- Solicitud de trabajo 1 -
Enumera todas las objeciones que, según el texto sobre el psicoanálisis, las tecnologías psi dirigen contra el psicoanálisis.
- Solicitud de trabajo 2 -
¿En qué se basan las tecnologías psi, según el texto sobre el psicoanálisis?
- Solicitud de trabajo 3 -
Retoma el texto sobre el psicoanálisis y continúalo a partir de su última oración.

---- Texto para revisar

Sábado, 6 de mayo de 2006 | Hoy
OPINION
Por Jose E. Milmaniene*
Asistimos a una fuerte crítica al psicoanálisis y a la figura de su genial creador. Las tecnologías psi se hallan preocupadas por aliviar el sufrimiento de los pacientes y se abocan a suprimir los síntomas que los aquejan. Basadas en el empirismo y en el modelo positivista médico, se ufanan de la rapidez y eficacia de sus métodos para erradicar los síntomas y las somatizaciones, apelando al arsenal psicofarmacológico y a métodos conductistas. Frente a la eficacia y la rapidez en lograr la ansiada supresión sintomática, denuncian al psicoanálisis como un método lento, de escasa operatoria, que insume un largo esfuerzo destinado generalmente al fracaso. Además alegan que el psicoanálisis carece de estadísticas que validen su proceder, y que no deja de ser nada más que una práctica inefable, abierta a los extravíos de la subjetividad de quien lo practica.

--------
---- Datos proporcionados

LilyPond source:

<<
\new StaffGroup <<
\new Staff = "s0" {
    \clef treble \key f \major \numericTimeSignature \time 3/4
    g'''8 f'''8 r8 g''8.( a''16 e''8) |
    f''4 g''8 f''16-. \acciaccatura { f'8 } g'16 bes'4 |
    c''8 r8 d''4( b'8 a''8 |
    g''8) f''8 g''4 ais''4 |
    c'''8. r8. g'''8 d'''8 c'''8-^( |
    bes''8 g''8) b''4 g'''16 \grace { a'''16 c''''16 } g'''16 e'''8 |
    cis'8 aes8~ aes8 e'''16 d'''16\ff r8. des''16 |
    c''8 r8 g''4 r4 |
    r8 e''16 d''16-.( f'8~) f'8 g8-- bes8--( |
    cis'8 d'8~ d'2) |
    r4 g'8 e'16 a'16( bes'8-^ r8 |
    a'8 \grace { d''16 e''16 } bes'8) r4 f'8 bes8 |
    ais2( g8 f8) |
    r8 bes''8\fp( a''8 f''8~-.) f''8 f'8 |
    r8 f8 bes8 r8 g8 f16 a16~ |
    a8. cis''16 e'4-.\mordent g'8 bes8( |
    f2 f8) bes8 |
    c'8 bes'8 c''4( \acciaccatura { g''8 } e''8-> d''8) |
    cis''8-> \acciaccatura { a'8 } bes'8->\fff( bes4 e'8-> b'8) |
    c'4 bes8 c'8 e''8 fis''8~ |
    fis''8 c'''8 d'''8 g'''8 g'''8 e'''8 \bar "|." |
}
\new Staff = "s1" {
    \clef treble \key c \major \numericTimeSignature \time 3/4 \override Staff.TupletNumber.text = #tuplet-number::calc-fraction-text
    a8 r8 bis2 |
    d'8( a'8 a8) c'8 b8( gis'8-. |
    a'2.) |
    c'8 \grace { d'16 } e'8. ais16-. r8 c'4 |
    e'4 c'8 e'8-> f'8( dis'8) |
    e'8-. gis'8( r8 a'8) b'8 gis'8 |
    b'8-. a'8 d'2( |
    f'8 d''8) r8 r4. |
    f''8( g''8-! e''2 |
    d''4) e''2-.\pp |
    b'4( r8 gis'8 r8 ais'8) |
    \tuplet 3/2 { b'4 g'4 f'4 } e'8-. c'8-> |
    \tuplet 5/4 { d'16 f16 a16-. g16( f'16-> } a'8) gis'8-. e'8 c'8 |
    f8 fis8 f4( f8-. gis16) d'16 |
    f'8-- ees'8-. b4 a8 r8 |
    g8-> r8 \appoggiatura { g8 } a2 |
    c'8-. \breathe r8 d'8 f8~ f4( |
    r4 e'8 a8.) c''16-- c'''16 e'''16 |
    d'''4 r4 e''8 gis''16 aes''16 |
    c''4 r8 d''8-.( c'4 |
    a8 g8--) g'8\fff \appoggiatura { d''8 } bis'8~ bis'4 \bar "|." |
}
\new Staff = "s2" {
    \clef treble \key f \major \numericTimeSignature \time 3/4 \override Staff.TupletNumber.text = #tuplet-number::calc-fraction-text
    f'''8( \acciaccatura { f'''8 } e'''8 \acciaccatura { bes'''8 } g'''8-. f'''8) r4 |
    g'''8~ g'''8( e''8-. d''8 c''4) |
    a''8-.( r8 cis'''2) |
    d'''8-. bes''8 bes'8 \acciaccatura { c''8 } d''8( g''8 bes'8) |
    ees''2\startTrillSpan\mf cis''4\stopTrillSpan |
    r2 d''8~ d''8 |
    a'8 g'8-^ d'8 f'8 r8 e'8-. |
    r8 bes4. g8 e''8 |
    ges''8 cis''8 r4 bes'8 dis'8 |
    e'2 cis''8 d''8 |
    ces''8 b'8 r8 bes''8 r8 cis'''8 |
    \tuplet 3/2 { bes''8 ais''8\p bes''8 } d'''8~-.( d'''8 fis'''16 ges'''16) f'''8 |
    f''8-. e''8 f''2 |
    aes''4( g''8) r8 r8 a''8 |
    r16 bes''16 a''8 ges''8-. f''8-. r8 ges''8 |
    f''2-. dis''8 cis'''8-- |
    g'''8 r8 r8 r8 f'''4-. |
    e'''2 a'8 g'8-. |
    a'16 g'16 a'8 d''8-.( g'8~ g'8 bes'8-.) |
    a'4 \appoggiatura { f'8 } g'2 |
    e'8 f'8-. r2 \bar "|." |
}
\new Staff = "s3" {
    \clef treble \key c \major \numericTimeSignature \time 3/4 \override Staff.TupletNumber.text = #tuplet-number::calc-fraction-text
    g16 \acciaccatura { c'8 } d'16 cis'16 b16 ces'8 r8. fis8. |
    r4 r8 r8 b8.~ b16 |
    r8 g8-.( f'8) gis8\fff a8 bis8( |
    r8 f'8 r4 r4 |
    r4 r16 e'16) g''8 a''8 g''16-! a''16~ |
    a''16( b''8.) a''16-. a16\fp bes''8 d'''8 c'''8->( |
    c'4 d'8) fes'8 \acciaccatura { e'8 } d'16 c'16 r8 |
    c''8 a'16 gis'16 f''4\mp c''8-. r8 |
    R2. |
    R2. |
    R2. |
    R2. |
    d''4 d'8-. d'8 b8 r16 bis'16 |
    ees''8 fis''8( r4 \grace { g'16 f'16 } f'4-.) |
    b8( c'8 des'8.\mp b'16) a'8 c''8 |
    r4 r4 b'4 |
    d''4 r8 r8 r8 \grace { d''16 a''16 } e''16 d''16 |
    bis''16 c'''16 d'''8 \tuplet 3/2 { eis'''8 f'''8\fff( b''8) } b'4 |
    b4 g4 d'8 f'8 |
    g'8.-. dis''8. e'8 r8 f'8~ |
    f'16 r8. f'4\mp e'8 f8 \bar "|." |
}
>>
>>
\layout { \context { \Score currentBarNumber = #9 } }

--------

- Respuesta escrita 1 -
- Es un método lento.
- Es de escasa operatoria.
- Insume un largo esfuerzo destinado generalmente al fracaso.
- Carece de estadísticas que validen su proceder.
- No deja de ser nada más que una práctica inefable, abierta a los extravíos de la subjetividad de quien lo practica.

- Respuesta escrita 2 -
Se basan en el empirismo y en el modelo positivista médico.

- Respuesta escrita 3 -
Este modo de la crítica porta un núcleo de verdad: nadie discute la eficacia de otras prácticas para erradicar los síntomas neuróticos y/o psicóticos. ¿Quién a esta altura de la historia de la psiquiatría discutiría el valor de los ansiolíticos para el control de la ansiedad, de los hipnóticos para mitigar el insomnio o de los antidepresivos para regular los estados de ánimo? Además, ¿por qué habría de ser su uso incompatible –si se los aplica instrumentalmente– con el desarrollo de una eventual cura psicoanalítica?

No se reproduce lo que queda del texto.